Jackson v. Benson

Jackson v. Benson, 578 N.W.2d 602, 218 Wis.2d 835 (Wis. 1998); cert. denied, 525 U.S. 967 (1998)
June 10, 1998

Litigation: Challenging the first in the nation voucher for a city, the Milwaukee Parental Choice Program. Opposed to educational choice program: American Civil Liberties Union Foundation, New York City; American Civil Liberties Union of Wisconsin Foundation; American Jewish Congress; American Jewish Congress, New York City; Americans United for Separation of Church & State; Anti-Defamation League; Milwaukee Public Schools Administrators and Supervisors Council; Milwaukee Teachers Education Association; NAACP; People for the American Way; Wisconsin Education Association In support: American Legislative Exchange; Arkansas Policy Foundation; Center for Education Reform; Center for Public Justice; CEO America; CEO Central Florida; CEO Connecticut; Christian Defense Fund; Christian Legal Society, Annandale, VA; Christian Legal Society; Ethics and Religious Liberty Commission of the Southern Baptist Convention; Family Research Council; Family Research Institute; Focus on the Family; “I Have a Dream” Foundation (Washington, D.C. Chapter); Individual amici Howard L. Fuller, John O. Norquist, Steven M. Foti, Alberta Darling, Margaret A. Farrow, Joseph Leean, John S. Gardner, Warren D. Braun, Bruce R. Thompson, Jeanette Mitchell and David Lucey; Institute for Justice; Institute for Public Affairs; James Madison Institute for Public Policy Studies; Jewish Policy Center; Landmark Legal Foundation; Liberty Counsel; Lutheran Church­ Missouri Synod; Maine School Choice Coalition; Menomonee Falls for the Family Research Institute; Milwaukee Jewish Council for Community Relations; Minnesota Business Partnership; Minnesotans for School Choice; National Association of Evangelicals; Parents For School Choice; North Carolina Education Reform Foundation; Putting Children First; Pennsylvania Manufacturers Association; Reach Alliance; Texas Justice Foundation; Toussaint Institute; Toward Tradition; South Carolina Policy Counsel; United New Yorkers for Choice in Education; Wisconsin Jewish Conference

Outcomes: On June 10, 1998, the Wisconsin Supreme Court held that the Milwaukee voucher program does not violate either the state’s Compelled Support Clause or Blaine Amendment. The court also affirmed the conclusions of Davis v. Grover, 480 N.W.2d 460 (Wis. 1992), an earlier unsuccessful uniformity challenge to the school choice program.
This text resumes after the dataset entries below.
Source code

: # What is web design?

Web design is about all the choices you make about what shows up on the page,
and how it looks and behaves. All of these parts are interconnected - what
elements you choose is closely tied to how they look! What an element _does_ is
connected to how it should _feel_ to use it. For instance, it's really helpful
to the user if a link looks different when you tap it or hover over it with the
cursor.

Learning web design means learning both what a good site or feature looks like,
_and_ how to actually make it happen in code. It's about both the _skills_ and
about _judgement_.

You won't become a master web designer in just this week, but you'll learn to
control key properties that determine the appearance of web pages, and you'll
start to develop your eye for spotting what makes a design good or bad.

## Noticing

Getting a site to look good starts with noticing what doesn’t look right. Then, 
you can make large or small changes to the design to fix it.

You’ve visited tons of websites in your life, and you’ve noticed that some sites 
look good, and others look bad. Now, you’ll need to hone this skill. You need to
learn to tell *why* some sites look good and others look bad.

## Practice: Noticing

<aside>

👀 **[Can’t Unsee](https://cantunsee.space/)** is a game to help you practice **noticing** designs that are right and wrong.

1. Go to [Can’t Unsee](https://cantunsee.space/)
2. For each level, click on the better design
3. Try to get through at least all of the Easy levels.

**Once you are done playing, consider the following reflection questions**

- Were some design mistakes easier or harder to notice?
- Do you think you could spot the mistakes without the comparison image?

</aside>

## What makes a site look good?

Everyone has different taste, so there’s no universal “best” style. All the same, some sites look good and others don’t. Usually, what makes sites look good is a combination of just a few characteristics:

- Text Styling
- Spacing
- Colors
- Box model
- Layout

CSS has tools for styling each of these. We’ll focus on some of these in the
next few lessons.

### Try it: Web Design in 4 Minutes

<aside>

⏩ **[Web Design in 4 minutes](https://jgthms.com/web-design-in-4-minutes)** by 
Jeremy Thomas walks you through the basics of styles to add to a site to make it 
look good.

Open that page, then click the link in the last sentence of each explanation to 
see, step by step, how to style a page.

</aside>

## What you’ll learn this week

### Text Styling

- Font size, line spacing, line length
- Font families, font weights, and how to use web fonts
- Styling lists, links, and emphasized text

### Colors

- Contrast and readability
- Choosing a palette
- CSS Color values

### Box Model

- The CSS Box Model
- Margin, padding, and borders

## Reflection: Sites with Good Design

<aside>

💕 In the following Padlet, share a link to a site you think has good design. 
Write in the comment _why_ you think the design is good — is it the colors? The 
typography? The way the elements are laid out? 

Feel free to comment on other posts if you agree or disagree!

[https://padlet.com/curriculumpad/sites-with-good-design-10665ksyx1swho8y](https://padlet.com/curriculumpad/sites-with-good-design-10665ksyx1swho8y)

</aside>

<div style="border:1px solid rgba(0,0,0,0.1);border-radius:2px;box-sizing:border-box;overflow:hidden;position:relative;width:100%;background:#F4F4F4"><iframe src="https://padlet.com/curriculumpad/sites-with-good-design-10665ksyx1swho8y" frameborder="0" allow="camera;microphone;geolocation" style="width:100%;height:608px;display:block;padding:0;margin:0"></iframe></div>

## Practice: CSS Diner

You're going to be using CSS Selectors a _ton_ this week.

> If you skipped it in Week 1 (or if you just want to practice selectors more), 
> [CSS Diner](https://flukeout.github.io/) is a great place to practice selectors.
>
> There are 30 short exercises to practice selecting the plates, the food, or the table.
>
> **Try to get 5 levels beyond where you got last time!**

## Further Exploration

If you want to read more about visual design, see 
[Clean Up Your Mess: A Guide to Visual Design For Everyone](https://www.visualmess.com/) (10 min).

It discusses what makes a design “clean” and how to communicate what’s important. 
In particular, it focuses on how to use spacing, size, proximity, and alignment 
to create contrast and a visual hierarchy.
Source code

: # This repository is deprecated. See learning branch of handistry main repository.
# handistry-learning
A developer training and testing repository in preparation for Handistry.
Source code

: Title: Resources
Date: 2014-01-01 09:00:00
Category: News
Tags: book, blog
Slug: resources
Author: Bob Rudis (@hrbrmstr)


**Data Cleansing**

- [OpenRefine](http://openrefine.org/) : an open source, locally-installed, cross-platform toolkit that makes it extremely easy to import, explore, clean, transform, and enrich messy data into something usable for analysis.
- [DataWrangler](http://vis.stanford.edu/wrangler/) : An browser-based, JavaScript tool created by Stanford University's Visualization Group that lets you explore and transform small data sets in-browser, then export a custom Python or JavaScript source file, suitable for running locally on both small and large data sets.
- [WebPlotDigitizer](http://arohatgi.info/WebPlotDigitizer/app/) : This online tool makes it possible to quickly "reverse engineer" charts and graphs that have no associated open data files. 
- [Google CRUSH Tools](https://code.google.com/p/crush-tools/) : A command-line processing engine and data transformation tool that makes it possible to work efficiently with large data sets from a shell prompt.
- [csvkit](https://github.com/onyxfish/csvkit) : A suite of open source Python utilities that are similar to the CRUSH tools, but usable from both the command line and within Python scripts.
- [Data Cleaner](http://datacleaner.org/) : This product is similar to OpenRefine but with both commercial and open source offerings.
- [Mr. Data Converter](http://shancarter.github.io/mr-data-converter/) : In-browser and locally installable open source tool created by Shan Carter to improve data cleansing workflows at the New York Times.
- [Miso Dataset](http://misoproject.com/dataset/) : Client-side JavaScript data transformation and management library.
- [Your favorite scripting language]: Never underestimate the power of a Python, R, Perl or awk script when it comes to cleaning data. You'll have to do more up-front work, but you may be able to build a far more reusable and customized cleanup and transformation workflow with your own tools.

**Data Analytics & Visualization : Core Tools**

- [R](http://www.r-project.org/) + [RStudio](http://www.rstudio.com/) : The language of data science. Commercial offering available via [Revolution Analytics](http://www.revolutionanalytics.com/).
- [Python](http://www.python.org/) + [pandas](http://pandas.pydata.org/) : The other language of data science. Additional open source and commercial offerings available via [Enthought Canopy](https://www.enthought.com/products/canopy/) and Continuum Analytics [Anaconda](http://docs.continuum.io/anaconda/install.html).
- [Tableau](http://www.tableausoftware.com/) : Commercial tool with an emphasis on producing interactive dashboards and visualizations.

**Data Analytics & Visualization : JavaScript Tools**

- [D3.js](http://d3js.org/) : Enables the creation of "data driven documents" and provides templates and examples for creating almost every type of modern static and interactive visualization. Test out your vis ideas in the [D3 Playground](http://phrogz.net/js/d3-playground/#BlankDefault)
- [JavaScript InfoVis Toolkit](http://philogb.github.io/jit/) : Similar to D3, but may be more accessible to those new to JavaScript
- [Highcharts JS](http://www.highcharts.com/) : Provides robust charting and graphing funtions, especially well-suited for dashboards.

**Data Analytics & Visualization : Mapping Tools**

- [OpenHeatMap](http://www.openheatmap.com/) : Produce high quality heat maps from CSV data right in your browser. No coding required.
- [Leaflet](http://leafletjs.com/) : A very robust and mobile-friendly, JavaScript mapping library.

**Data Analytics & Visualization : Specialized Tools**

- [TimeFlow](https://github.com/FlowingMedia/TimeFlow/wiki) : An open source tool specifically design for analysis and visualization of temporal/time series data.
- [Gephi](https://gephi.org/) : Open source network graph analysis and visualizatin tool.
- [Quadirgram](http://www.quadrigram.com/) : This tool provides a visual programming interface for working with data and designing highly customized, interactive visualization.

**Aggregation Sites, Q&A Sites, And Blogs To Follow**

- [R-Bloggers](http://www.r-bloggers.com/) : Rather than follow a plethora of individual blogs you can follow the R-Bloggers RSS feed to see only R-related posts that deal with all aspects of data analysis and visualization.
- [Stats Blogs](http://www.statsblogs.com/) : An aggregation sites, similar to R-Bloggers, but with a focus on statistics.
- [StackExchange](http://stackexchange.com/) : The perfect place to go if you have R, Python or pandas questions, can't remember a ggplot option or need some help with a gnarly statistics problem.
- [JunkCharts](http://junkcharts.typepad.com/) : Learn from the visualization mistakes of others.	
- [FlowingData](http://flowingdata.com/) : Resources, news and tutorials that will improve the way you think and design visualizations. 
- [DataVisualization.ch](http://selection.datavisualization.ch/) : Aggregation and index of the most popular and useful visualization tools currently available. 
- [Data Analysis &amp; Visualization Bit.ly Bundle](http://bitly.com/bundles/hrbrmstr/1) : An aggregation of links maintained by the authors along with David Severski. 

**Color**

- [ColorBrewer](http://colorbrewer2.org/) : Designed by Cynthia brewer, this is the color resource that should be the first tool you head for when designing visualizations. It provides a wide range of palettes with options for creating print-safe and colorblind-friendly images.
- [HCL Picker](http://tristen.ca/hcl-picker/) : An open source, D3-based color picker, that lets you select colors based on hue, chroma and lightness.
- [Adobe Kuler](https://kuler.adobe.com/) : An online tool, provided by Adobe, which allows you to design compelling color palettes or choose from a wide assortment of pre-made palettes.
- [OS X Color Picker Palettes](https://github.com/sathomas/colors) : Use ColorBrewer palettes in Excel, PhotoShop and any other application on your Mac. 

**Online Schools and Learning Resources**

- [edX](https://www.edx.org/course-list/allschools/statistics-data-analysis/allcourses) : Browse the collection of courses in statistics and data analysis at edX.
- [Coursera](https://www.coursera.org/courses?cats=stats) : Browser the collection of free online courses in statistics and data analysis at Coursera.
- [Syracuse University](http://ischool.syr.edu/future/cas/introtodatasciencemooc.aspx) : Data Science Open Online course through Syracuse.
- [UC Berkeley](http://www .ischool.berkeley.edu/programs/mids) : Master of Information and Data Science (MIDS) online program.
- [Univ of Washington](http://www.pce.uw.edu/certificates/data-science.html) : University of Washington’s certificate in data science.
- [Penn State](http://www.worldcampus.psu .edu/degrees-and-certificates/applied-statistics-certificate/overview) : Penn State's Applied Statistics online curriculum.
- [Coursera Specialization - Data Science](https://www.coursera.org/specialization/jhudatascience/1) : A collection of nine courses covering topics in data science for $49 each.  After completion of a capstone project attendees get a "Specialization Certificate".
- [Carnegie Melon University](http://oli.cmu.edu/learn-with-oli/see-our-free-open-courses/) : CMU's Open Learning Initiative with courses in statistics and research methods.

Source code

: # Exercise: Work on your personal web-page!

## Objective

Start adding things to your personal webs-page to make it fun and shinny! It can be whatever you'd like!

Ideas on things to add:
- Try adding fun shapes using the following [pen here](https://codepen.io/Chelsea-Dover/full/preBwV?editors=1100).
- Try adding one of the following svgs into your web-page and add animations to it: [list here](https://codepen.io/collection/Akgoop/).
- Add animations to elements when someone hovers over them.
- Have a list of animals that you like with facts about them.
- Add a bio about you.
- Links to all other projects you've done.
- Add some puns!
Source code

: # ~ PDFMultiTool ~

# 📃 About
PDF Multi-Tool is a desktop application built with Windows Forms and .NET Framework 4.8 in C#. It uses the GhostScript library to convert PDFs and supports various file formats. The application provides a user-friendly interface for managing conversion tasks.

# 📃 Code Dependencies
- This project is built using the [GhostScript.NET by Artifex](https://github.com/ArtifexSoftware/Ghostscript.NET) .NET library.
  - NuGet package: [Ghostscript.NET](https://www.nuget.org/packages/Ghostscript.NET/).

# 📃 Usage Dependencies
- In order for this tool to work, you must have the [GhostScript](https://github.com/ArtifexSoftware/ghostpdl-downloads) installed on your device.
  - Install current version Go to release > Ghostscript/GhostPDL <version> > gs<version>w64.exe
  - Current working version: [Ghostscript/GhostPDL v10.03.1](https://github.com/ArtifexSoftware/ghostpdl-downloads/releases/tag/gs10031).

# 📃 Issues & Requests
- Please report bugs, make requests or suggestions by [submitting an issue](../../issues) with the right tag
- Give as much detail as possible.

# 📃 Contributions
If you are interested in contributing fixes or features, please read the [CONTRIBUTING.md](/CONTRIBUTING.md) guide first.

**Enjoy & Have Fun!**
Why it Matters: This was the first major challenge to the nation’s first modern voucher program. Advocates and opponents exerted tremendous effort to defend or defeat this voucher, sensing that this would be a bellwether for future school choice programs. The Wisconsin Supreme Court addressed this case with the highest degree of professionalism, with care to avoid bias based on politics or policy. As a result, the opinion of the course upholding the constitutionality of vouchers stands firm as a foundational case addressing the key legal issues related to vouchers. The U.S. Supreme Court declined to accept the case on appeal – there was nothing more to say, Wisconsin was right on the law.

Effects: Wisconsin expanded its Milwaukee vouchers and enacted a few more. When it first began in 1990, 340 students used vouchers to attend six participating schools. After the ruling in favor of the program in 1998, over 5,700 students and 83 schools participated. Ten years later, over 19,000 students and 129 schools participated in the voucher program. Twenty years later, over 28,000 students and 127 schools participated in the program. This has clearly been a success for children and families. Success in Wisconsin led to success across the country.